Patients with peritoneal carcinomatosis who underwent CRS/HIPEC were included from a prospectively maintained database. The patients were divided into three cohorts based on surgical management of the diaphragm as follows: diaphragm-stripping (DS) cohort, full-thickness resection (FTR) cohort, and no diaphragm manipulation (ND) cohort. Postoperative morbidity and incidence of ipsilateral pleural recurrence were evaluated. All diaphragmatic defects were closed before abdominal chemoperfusion.
The inclusion criteria were met by 409 CRS/HIPEC procedures: 66 in DS, 122 in FTR, and 238 in ND. Ipsilateral pleural recurrence rates did not differ significantly between the three cohorts (DS 6%, FTR 3%, ND 3%; p = 0.470). Postoperative respiratory complications and overall morbidity were significantly greater for the patients who underwent diaphragmatic disruption (stripping and/or resection) than for the patients who did not (p ≤ 0.0001), but the two groups did not differ in terms of 30-day mortality. However, comparison of FTR with DS showed no impact on major morbidity or pleural recurrence.

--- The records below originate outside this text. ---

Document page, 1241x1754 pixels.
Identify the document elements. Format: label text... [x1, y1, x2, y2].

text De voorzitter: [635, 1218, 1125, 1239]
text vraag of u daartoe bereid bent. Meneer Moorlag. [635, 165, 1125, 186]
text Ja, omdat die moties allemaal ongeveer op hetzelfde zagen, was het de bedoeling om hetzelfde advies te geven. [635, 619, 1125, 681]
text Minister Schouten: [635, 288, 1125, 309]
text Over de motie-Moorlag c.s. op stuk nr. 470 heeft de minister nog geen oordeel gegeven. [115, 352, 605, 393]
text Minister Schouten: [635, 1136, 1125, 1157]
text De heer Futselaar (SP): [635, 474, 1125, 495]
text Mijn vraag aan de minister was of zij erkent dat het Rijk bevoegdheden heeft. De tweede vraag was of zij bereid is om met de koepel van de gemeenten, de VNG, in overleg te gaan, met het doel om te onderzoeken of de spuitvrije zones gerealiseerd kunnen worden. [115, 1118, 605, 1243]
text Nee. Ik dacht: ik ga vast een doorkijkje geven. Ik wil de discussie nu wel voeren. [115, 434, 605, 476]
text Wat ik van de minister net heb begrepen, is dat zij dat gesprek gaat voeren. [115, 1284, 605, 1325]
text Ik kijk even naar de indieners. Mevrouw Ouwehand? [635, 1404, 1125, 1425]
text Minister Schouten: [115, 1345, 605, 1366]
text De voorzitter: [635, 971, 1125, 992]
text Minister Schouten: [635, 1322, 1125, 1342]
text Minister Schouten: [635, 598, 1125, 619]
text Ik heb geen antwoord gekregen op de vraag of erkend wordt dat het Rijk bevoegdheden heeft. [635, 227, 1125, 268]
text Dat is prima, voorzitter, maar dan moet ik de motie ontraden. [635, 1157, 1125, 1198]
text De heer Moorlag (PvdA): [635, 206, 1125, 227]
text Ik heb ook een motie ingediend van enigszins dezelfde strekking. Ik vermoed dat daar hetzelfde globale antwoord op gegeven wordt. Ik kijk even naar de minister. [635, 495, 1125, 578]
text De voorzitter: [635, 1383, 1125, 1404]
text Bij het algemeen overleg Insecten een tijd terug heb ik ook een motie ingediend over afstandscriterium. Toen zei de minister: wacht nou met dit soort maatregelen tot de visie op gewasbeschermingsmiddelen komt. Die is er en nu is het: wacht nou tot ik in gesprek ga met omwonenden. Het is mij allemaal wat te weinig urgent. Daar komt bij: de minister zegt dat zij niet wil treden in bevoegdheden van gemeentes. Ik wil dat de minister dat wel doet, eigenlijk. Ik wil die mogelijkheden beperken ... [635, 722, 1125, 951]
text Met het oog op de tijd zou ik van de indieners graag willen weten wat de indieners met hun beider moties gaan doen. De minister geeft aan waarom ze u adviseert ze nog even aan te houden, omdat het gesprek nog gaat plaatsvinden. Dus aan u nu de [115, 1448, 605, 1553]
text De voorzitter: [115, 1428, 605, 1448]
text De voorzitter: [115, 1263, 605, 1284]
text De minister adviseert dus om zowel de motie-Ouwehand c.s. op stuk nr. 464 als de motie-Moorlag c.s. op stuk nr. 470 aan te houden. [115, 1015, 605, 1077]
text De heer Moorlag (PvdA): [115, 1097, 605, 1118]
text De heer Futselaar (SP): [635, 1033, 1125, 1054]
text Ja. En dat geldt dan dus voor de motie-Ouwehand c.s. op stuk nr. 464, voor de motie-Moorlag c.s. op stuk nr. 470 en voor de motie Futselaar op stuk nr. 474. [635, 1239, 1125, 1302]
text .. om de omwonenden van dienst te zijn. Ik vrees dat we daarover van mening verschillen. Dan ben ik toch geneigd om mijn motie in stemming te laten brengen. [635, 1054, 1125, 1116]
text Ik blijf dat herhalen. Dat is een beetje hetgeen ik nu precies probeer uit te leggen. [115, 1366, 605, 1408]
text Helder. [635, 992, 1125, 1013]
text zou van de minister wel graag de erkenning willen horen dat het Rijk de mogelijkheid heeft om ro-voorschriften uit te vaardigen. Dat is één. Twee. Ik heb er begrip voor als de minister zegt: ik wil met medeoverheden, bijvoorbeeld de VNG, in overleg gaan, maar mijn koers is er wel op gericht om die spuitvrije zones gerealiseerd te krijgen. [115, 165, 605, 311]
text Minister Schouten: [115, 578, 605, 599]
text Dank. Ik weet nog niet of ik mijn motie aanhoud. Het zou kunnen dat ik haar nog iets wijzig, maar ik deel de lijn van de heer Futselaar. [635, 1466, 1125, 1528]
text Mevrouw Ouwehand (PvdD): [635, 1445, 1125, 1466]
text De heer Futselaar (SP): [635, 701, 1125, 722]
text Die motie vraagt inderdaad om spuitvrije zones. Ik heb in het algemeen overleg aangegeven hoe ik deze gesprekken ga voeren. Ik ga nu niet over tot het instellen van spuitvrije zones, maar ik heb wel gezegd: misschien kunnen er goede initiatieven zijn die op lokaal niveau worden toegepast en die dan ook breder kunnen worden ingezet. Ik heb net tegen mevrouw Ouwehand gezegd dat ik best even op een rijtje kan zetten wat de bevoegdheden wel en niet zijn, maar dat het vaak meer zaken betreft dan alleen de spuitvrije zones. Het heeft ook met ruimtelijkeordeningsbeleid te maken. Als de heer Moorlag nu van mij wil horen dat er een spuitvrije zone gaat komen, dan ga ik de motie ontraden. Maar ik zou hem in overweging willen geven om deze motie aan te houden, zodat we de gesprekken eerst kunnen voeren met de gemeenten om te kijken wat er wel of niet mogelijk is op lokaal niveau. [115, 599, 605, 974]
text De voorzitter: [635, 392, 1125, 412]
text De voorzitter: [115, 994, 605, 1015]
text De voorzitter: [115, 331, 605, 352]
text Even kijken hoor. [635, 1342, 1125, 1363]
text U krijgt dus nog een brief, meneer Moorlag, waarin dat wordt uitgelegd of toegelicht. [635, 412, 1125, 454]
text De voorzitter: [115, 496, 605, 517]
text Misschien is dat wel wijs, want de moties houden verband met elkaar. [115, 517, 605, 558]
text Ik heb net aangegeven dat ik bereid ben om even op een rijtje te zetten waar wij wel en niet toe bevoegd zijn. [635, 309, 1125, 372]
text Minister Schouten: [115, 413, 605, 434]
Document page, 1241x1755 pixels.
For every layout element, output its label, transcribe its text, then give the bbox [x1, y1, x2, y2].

Although patients undergoing surgical manipulation of the diaphragm during CRS/HIPEC experienced significantly greater morbidity, diaphragmatic stripping did not differ from full-thickness resection in terms of grades 3 and 4 complications or incidence of ipsilateral pleural recurrences. When deemed necessary to achieve complete cytoreduction, full-thickness diaphragmatic resection should be undertaken. In addition, the data support the observation that definitive repair of the diaphragmatic defect before abdominal chemoperfusion does not adversely influence ipsilateral pleural recurrence.
The authors have nothing to disclose. This research did not receive any specific grant from funding agencies in the public, commercial, or not-for-profit sectors.